So the paradigm influences what you see. But it also influences what you do. In particular, the paradigm can blind you to the important experiments.

Here a good case is the early research of oxygen. One of the first to generate samples of the gas was Joseph Priestley. However, Priestley initially interpreted oxygen as simply particularly pure air. This was partly because of its response to a standard ‘goodness of air’ test. The test involves mixing the sample of gas with another gas, nitric oxide, over water. When ‘pure’ air is subjected to this test, the volume of gas decreases significantly, whereas with ‘impure’ air (e.g. air in which a flame had burned), the volume of gas decreases less. We now know this is because the nitric oxide reacts with the oxygen to form nitrous oxide, which dissolves in the water. By coincidence, with the standard ratio of nitric oxide to test gas, both pure oxygen and normal air leave about the same volume of gas, but for different reasons: in the former case, all the nitric oxide is used up, leaving only oxygen; in the latter, the oxygen in the air is used up, leaving mainly nitric oxide and nitrogen. This lead to Priestley categorising oxygen as just air - even when trivial variants of the experiment, such as examining the properties of the gas that remains, or trying different proportions, would have revealed the starkly different behavior of oxygen:

Only much later and in part through an accident did Priestley renounce the standard procedure and try mixing nitric oxide with his gas in other proportions. He then found that with quadruple the volume of nitric oxide there was almost no residue at all. His commitment to the original test procedure - a procedure sanctioned by much previous experience - had been simultaneously a commitment to the non-existence of gases that could behave as oxygen did.

The last sentence seems particularly significant: your assumptions shape the design of your experiments in ways you don’t always realise.

(An example of this in machine learning is why pretrained convolutional networks work so well. The straightforward explanation is that the network picks up good priors from the data it was trained on. Operating under this view, it might never occur to you to try using untrained network. But that’s exactly what Deep Image Prior and Sanity Checks for Saliency Maps do, showing that a) image restoration works great even with untrained networks, and b) that several of the methods for generating saliency maps actually produce the same outputs for untrained networks as for trained networks. This points to a very different hypothesis: that pretrained networks work more because of the prior induced by the convolutional structure itself - a conclusion you would never reach allowing only your initial intuition guide your experiments.)

[Source data]

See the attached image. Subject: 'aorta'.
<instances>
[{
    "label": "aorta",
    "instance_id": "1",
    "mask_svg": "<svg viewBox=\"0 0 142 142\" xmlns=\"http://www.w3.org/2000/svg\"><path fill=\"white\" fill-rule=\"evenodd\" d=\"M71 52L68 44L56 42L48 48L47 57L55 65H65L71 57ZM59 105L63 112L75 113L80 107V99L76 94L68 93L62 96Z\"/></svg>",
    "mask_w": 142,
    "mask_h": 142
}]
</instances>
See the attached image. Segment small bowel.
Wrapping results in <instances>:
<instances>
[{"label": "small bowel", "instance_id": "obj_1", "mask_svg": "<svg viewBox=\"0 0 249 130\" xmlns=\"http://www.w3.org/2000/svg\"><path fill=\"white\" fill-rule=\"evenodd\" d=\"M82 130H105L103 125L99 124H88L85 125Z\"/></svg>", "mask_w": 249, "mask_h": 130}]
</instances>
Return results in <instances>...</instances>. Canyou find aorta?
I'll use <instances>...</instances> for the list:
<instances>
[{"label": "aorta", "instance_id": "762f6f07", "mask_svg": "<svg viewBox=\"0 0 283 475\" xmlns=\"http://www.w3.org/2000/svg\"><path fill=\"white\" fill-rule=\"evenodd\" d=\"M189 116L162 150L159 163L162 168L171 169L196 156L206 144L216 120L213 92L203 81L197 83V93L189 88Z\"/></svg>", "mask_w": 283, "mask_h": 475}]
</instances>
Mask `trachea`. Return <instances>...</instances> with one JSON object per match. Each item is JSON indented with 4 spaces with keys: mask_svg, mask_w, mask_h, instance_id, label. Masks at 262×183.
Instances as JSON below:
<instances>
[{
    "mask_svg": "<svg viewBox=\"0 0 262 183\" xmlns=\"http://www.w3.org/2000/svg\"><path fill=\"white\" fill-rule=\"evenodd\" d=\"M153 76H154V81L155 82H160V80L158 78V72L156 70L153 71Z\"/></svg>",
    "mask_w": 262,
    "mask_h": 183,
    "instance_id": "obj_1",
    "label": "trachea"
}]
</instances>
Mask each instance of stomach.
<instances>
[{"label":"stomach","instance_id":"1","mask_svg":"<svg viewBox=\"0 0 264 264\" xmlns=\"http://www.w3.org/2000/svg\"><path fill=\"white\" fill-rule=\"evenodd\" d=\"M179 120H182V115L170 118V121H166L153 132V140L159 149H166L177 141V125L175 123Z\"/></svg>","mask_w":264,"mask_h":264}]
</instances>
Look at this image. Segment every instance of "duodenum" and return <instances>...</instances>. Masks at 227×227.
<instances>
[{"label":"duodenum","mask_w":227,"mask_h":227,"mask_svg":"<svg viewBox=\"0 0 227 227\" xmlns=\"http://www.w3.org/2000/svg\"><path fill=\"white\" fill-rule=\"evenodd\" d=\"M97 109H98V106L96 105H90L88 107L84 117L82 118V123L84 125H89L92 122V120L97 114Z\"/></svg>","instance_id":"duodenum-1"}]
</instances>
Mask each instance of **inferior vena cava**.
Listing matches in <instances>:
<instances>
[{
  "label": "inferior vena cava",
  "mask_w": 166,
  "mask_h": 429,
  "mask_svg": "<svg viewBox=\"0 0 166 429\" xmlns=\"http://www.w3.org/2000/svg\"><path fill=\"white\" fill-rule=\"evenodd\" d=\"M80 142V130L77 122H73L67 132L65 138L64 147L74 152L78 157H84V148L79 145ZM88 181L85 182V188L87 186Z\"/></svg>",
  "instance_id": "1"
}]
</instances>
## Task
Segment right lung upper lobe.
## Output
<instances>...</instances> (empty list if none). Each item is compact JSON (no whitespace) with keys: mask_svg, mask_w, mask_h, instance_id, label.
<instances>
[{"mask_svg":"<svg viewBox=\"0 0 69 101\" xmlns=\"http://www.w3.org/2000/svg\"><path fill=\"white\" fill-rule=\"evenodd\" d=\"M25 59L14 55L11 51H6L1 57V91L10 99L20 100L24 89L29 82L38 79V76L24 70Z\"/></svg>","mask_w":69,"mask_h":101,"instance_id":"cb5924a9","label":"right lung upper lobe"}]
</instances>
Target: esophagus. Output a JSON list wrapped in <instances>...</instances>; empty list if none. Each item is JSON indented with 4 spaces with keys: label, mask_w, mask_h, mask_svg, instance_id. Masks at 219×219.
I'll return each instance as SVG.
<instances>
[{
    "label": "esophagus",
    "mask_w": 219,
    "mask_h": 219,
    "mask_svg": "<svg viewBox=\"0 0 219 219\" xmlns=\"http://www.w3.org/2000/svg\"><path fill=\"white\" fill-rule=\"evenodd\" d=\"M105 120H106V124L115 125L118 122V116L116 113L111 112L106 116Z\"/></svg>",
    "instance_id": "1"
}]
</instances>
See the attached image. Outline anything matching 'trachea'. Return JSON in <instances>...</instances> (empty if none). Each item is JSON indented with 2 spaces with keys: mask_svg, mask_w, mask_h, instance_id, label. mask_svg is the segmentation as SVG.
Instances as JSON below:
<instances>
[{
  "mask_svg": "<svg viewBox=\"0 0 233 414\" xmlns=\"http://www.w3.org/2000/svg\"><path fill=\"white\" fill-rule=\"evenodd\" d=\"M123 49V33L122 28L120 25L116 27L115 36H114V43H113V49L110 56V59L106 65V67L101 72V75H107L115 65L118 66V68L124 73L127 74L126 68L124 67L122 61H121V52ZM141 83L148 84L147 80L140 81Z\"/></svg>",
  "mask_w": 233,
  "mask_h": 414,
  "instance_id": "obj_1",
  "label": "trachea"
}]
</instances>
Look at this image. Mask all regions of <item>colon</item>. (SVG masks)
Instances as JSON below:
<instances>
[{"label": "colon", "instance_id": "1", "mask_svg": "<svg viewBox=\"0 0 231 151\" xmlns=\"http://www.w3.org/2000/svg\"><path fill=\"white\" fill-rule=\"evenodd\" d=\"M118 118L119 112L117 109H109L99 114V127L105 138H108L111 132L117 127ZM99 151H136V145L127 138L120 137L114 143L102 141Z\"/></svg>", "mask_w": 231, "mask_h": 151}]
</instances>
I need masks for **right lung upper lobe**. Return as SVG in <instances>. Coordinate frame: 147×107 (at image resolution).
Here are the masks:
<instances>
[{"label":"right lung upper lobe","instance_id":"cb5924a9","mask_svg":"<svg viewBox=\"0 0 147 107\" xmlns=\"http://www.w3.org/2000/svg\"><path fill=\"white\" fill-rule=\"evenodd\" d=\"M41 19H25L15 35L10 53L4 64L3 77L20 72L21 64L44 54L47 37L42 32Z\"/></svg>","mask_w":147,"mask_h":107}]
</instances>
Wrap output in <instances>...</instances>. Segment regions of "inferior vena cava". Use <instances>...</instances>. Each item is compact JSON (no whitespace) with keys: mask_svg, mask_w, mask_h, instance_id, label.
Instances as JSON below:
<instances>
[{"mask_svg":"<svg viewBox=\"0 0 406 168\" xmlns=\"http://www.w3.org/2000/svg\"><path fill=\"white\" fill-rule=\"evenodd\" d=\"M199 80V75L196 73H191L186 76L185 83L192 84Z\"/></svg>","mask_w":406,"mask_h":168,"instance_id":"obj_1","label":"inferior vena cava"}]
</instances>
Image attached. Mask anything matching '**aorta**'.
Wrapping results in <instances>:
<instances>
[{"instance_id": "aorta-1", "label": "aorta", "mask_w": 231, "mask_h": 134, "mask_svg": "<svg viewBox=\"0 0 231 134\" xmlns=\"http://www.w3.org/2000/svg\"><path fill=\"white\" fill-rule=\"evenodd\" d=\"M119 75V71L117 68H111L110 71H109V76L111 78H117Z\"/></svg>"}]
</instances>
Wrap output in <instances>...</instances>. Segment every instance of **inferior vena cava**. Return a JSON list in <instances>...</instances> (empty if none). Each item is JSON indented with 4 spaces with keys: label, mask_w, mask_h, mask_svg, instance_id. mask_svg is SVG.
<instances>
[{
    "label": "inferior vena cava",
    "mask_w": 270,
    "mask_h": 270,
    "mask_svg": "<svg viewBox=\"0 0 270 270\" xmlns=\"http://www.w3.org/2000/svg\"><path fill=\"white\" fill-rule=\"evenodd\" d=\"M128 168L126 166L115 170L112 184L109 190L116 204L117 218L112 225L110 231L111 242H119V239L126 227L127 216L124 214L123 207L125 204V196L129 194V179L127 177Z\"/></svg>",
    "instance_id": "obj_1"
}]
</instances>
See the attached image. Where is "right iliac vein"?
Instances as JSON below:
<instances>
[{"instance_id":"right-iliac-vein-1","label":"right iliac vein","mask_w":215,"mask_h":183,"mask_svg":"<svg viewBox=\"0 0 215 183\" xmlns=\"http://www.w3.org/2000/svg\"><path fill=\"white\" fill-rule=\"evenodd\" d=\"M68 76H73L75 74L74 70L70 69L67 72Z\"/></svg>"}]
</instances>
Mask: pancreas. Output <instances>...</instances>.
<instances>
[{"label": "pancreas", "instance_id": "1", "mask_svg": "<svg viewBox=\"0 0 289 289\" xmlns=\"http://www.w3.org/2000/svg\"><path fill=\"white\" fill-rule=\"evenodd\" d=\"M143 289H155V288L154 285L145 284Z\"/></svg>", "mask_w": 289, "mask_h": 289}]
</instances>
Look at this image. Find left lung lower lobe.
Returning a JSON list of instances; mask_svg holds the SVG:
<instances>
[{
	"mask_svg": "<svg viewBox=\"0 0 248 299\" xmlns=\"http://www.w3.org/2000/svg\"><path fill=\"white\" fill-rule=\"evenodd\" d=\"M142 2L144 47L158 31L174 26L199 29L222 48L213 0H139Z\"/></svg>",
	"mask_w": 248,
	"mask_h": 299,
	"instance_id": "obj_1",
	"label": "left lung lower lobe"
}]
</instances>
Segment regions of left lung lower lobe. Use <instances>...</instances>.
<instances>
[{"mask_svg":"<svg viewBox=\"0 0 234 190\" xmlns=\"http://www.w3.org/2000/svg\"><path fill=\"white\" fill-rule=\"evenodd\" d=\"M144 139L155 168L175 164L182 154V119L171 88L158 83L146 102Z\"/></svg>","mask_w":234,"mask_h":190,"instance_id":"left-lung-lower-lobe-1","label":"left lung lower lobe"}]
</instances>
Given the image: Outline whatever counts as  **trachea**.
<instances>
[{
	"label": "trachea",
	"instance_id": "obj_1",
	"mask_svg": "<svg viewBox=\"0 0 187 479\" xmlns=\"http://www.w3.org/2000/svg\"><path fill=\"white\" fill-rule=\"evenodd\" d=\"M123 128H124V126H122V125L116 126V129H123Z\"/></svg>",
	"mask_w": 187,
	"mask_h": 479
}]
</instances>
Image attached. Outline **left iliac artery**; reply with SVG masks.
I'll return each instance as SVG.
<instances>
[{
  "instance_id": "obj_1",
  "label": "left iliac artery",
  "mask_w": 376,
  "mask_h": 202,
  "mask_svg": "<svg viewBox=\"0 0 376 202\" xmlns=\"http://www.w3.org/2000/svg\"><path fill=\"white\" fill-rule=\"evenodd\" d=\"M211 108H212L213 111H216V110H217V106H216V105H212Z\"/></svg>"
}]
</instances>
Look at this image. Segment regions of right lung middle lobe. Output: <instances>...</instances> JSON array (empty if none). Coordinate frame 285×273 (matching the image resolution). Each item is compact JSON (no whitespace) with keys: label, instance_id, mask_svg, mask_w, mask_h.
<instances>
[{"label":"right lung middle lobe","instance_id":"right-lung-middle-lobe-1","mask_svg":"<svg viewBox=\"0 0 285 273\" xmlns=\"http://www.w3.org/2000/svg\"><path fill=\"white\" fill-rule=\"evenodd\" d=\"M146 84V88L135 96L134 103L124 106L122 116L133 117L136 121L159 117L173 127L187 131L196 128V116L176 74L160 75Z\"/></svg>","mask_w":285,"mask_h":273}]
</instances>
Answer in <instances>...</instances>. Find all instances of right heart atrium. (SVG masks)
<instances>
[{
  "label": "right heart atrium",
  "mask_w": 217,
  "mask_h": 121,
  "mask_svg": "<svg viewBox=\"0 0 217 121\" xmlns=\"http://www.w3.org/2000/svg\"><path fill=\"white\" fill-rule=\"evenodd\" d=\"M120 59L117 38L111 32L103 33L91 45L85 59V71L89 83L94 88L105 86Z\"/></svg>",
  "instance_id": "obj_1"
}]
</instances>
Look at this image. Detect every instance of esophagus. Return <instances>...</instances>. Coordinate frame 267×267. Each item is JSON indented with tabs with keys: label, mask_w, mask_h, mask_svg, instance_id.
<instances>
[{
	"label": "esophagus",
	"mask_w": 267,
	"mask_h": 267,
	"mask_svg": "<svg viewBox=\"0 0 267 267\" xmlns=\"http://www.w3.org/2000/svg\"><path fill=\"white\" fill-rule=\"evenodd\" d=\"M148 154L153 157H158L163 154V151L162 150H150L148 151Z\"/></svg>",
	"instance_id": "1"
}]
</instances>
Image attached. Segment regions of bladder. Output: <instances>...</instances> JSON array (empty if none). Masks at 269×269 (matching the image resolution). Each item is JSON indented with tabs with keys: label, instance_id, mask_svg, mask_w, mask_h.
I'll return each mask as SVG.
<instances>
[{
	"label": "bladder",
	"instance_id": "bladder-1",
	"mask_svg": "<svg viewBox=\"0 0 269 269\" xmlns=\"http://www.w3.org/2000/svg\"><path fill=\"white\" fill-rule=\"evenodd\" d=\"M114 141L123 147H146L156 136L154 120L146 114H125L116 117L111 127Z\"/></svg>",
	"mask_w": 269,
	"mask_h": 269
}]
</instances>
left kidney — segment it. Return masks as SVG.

- WHAT TO WORK ON
**a.** Repeat the passage about Priestley and oxygen word for word, starting at "Only much later" and ending at "as oxygen did.".
**b.** Extract each line of the listing that contains the string "bladder", matching its case exactly.
The passage about Priestley's oxygen experiments and the listing have no connection to each other.

- RESULTS FOR EACH TASK
**a.**
Only much later and in part through an accident did Priestley renounce the standard procedure and try mixing nitric oxide with his gas in other proportions. He then found that with quadruple the volume of nitric oxide there was almost no residue at all. His commitment to the original test procedure - a procedure sanctioned by much previous experience - had been simultaneously a commitment to the non-existence of gases that could behave as oxygen did.

**b.**
Image attached. Segment regions of bladder. Output: <instances>...</instances> JSON array (empty if none). Masks at 269×269 (matching the image resolution). Each item is JSON indented with tabs with keys: label, instance_id, mask_svg, mask_w, mask_h.
	"label": "bladder",
	"instance_id": "bladder-1",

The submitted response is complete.